WORK TO COMPLETE => A verbatim copy of all entries is the expected output.

===== DATA SECTION

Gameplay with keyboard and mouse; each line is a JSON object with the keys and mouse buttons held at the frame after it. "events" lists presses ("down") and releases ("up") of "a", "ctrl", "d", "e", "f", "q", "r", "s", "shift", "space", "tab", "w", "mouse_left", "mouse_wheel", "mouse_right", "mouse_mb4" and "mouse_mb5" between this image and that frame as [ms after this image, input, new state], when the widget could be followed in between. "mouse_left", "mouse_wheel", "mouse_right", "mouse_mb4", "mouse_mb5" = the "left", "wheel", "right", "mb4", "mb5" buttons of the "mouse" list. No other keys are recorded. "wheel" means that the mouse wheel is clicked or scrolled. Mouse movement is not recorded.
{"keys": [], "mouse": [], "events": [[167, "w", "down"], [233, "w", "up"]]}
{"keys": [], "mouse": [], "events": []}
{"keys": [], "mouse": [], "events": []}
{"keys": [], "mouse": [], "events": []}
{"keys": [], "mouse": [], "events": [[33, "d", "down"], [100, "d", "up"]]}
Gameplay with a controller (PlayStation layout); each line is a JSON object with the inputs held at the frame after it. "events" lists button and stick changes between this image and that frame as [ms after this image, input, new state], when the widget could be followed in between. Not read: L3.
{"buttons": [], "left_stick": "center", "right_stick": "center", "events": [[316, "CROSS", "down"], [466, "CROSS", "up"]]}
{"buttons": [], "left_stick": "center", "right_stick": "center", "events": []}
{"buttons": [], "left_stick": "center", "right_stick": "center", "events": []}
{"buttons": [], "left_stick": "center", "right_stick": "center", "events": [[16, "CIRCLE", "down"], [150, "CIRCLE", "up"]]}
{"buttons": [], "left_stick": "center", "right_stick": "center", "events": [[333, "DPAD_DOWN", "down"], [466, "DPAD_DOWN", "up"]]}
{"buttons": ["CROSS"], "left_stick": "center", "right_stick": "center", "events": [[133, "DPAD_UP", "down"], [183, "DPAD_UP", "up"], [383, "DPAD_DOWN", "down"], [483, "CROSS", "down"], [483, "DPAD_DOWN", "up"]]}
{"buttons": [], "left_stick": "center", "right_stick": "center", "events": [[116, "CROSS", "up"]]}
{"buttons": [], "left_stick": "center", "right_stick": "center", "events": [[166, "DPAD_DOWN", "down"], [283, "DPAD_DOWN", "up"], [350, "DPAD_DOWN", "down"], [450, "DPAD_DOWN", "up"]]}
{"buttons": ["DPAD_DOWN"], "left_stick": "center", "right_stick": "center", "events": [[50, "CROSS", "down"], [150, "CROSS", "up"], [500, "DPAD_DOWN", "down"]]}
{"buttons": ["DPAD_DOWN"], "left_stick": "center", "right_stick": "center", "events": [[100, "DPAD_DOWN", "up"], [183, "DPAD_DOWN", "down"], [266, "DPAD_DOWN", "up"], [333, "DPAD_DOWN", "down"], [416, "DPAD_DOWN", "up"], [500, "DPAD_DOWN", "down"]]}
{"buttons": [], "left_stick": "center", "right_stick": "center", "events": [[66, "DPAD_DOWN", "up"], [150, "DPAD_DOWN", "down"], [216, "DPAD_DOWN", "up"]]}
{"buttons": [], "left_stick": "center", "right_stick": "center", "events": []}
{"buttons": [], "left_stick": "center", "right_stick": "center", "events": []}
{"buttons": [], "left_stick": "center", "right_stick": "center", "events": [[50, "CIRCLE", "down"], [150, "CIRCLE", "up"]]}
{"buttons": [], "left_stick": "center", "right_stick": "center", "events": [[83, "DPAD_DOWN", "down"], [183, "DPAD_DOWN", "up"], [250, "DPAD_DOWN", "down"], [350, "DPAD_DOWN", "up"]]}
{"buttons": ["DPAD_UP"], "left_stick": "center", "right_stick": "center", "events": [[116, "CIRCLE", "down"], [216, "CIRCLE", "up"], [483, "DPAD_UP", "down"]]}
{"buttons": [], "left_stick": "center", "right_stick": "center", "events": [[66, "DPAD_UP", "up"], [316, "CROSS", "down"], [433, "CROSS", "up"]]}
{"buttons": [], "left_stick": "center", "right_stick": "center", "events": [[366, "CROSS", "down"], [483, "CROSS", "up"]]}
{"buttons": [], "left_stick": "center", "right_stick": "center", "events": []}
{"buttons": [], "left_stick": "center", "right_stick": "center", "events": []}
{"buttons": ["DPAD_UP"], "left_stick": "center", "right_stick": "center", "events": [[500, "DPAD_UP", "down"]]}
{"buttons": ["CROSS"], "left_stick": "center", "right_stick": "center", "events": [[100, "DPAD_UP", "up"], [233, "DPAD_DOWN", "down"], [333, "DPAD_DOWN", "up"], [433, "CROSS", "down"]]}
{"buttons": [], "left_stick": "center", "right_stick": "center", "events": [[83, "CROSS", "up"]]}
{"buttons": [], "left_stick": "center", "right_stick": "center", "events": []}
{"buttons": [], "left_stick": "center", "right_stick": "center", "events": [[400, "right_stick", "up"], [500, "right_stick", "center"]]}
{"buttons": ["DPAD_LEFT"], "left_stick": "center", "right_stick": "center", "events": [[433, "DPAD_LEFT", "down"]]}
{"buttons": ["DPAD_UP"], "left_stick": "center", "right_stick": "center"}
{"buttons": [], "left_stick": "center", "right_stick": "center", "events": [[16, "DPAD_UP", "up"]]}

==========

RESPONSE =>
Gameplay with keyboard and mouse; each line is a JSON object with the keys and mouse buttons held at the frame after it. "events" lists presses ("down") and releases ("up") of "a", "ctrl", "d", "e", "f", "q", "r", "s", "shift", "space", "tab", "w", "mouse_left", "mouse_wheel", "mouse_right", "mouse_mb4" and "mouse_mb5" between this image and that frame as [ms after this image, input, new state], when the widget could be followed in between. "mouse_left", "mouse_wheel", "mouse_right", "mouse_mb4", "mouse_mb5" = the "left", "wheel", "right", "mb4", "mb5" buttons of the "mouse" list. No other keys are recorded. "wheel" means that the mouse wheel is clicked or scrolled. Mouse movement is not recorded.
{"keys": [], "mouse": [], "events": [[167, "w", "down"], [233, "w", "up"]]}
{"keys": [], "mouse": [], "events": []}
{"keys": [], "mouse": [], "events": []}
{"keys": [], "mouse": [], "events": []}
{"keys": [], "mouse": [], "events": [[33, "d", "down"], [100, "d", "up"]]}
Gameplay with a controller (PlayStation layout); each line is a JSON object with the inputs held at the frame after it. "events" lists button and stick changes between this image and that frame as [ms after this image, input, new state], when the widget could be followed in between. Not read: L3.
{"buttons": [], "left_stick": "center", "right_stick": "center", "events": [[316, "CROSS", "down"], [466, "CROSS", "up"]]}
{"buttons": [], "left_stick": "center", "right_stick": "center", "events": []}
{"buttons": [], "left_stick": "center", "right_stick": "center", "events": []}
{"buttons": [], "left_stick": "center", "right_stick": "center", "events": [[16, "CIRCLE", "down"], [150, "CIRCLE", "up"]]}
{"buttons": [], "left_stick": "center", "right_stick": "center", "events": [[333, "DPAD_DOWN", "down"], [466, "DPAD_DOWN", "up"]]}
{"buttons": ["CROSS"], "left_stick": "center", "right_stick": "center", "events": [[133, "DPAD_UP", "down"], [183, "DPAD_UP", "up"], [383, "DPAD_DOWN", "down"], [483, "CROSS", "down"], [483, "DPAD_DOWN", "up"]]}
{"buttons": [], "left_stick": "center", "right_stick": "center", "events": [[116, "CROSS", "up"]]}
{"buttons": [], "left_stick": "center", "right_stick": "center", "events": [[166, "DPAD_DOWN", "down"], [283, "DPAD_DOWN", "up"], [350, "DPAD_DOWN", "down"], [450, "DPAD_DOWN", "up"]]}
{"buttons": ["DPAD_DOWN"], "left_stick": "center", "right_stick": "center", "events": [[50, "CROSS", "down"], [150, "CROSS", "up"], [500, "DPAD_DOWN", "down"]]}
{"buttons": ["DPAD_DOWN"], "left_stick": "center", "right_stick": "center", "events": [[100, "DPAD_DOWN", "up"], [183, "DPAD_DOWN", "down"], [266, "DPAD_DOWN", "up"], [333, "DPAD_DOWN", "down"], [416, "DPAD_DOWN", "up"], [500, "DPAD_DOWN", "down"]]}
{"buttons": [], "left_stick": "center", "right_stick": "center", "events": [[66, "DPAD_DOWN", "up"], [150, "DPAD_DOWN", "down"], [216, "DPAD_DOWN", "up"]]}
{"buttons": [], "left_stick": "center", "right_stick": "center", "events": []}
{"buttons": [], "left_stick": "center", "right_stick": "center", "events": []}
{"buttons": [], "left_stick": "center", "right_stick": "center", "events": [[50, "CIRCLE", "down"], [150, "CIRCLE", "up"]]}
{"buttons": [], "left_stick": "center", "right_stick": "center", "events": [[83, "DPAD_DOWN", "down"], [183, "DPAD_DOWN", "up"], [250, "DPAD_DOWN", "down"], [350, "DPAD_DOWN", "up"]]}
{"buttons": ["DPAD_UP"], "left_stick": "center", "right_stick": "center", "events": [[116, "CIRCLE", "down"], [216, "CIRCLE", "up"], [483, "DPAD_UP", "down"]]}
{"buttons": [], "left_stick": "center", "right_stick": "center", "events": [[66, "DPAD_UP", "up"], [316, "CROSS", "down"], [433, "CROSS", "up"]]}
{"buttons": [], "left_stick": "center", "right_stick": "center", "events": [[366, "CROSS", "down"], [483, "CROSS", "up"]]}
{"buttons": [], "left_stick": "center", "right_stick": "center", "events": []}
{"buttons": [], "left_stick": "center", "right_stick": "center", "events": []}
{"buttons": ["DPAD_UP"], "left_stick": "center", "right_stick": "center", "events": [[500, "DPAD_UP", "down"]]}
{"buttons": ["CROSS"], "left_stick": "center", "right_stick": "center", "events": [[100, "DPAD_UP", "up"], [233, "DPAD_DOWN", "down"], [333, "DPAD_DOWN", "up"], [433, "CROSS", "down"]]}
{"buttons": [], "left_stick": "center", "right_stick": "center", "events": [[83, "CROSS", "up"]]}
{"buttons": [], "left_stick": "center", "right_stick": "center", "events": []}
{"buttons": [], "left_stick": "center", "right_stick": "center", "events": [[400, "right_stick", "up"], [500, "right_stick", "center"]]}
{"buttons": ["DPAD_LEFT"], "left_stick": "center", "right_stick": "center", "events": [[433, "DPAD_LEFT", "down"]]}
{"buttons": ["DPAD_UP"], "left_stick": "center", "right_stick": "center"}
{"buttons": [], "left_stick": "center", "right_stick": "center", "events": [[16, "DPAD_UP", "up"]]}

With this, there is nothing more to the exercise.